Sportif et barbu, Eric Mangen ne cache jamais ses émotions, il a le cœur sur la main. Comme lorsqu’il raconte son fils de quatre ans. Ou ses tatouages, qui, peu à peu, ornent son corps entier – à l’exception des mains et de la tête, espaces restés neutres. Son dieu du tatoo est Dan Sinnes, qui vient de lui décorer son derrière (« ça fait super-mal ! ») et a entamé son ventre avec un pirate qui porte un perroquet. « Le tatoo, c’est un art en soi, comme le graffiti, explique Eric Mangen. Mes tatouages sont comme mon carnet intime, chaque dessin est en rapport avec un événement de ma vie… » Cette vie qu’il aime par-dessus tout, de préférence colorée, rapide et riche en émotions. Mais qui vient de lui faire traverser une période plus difficile, avec la séparation de Temy Debanck, qui fut doublée d’une séparation des biens – en gros, Eric a quitté les deux lieux dont il fut copropriétaire. « Mais, dit-il, c’est quand même incroyable : Le jour où j’ai signé la vente de mes parts dans le Moi Moi, Ainhoa Achutegui m’a appelé pour me proposer une exposition personnelle à Neimënster… » Eric s’en réjouit d’avance, ce sera pour l’automne, il prévoit une grande fête colorée, précédée d’une résidence sur place, durant laquelle il pourra s’éclater à produire de très grands formats à l’extincteur. 

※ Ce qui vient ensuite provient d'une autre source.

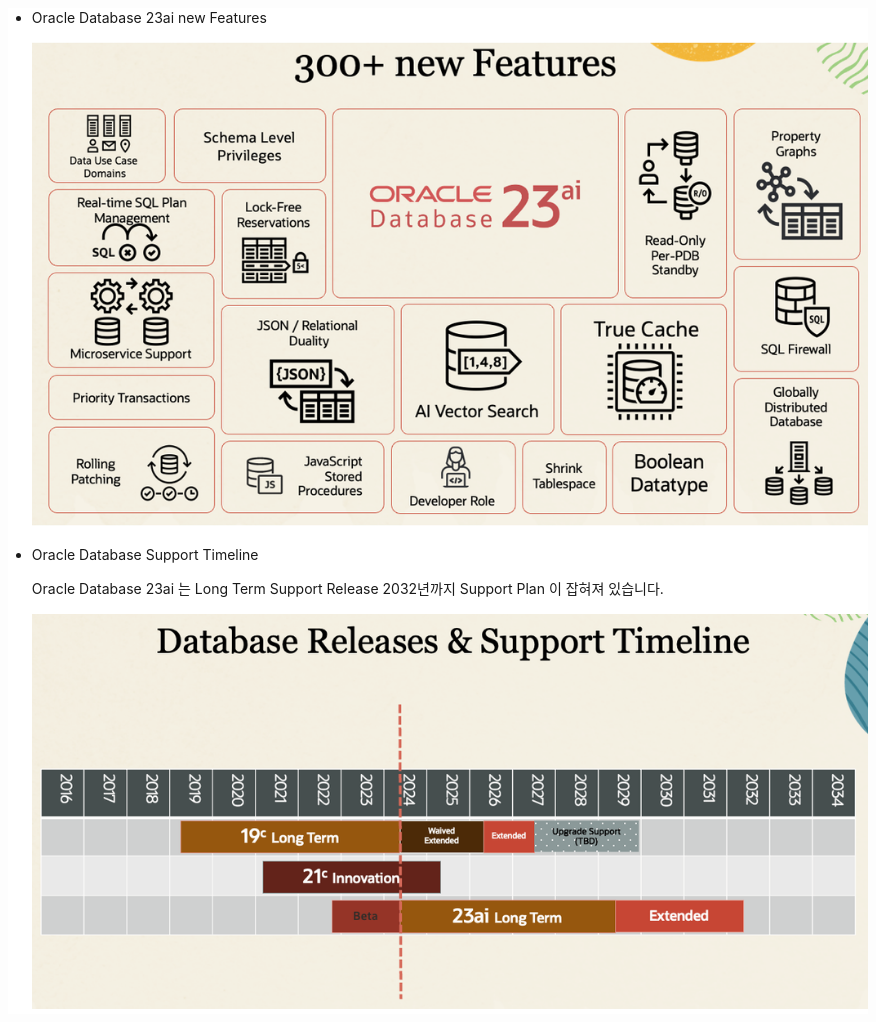 - Oracle Database 23ai new Features

  ![DB23AI](/assets/img/dataplatform/2024/release_note/202407/01_oci_dbcs_23ai_01.png)


- Oracle Database Support Timeline

  Oracle Database 23ai 는 Long Term Support Release 2032년까지 Support Plan 이 잡혀져 있습니다.

  ![DB23AI](/assets/img/dataplatform/2024/release_note/202407/02_oci_dbcs_23ai_support_plan_02.png)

En attendant, il a encore d’autres projets, comme la restauration de bars et cafés – « J’adore les chantiers : tu bosses toute la journée, tu rentres crevé le soir, mais tu as un résultat. Il me faut toujours un résultat ! » – ou l’installation d’un bar-restaurant au nouveau centre sociétaire à Reckange-sur-Mess. Eric est désormais contacté par des propriétaires immobiliers qui cherchent un concept cool à exploiter dans un bâtiment, tout comme il peut être invité à réaliser une grande fresque murale dans un espace industriel, par exemple l’incubateur de Paul Wurth à Hollerich, où il pourra s’adonner à cœur joie. Par contre, les institutions, leurs vernissage huppés, le circuit officiel, les artistes grincheux mais qui ne se renouvellent jamais, c’est pas son truc. La Schläifmillen – souvent appelée « Schloofmillen » pour le confort dans lequel se sont installés ses résidents – a le don de l’agacer. Car quand il a été invité à y occuper un atelier, ce fut comme une reconnaissance pour lui. Aujourd’hui, les pantouflards parmi les occupants l’agacent à tel point qu’il veut repartir. Pas le temps, Eric, pas le temps.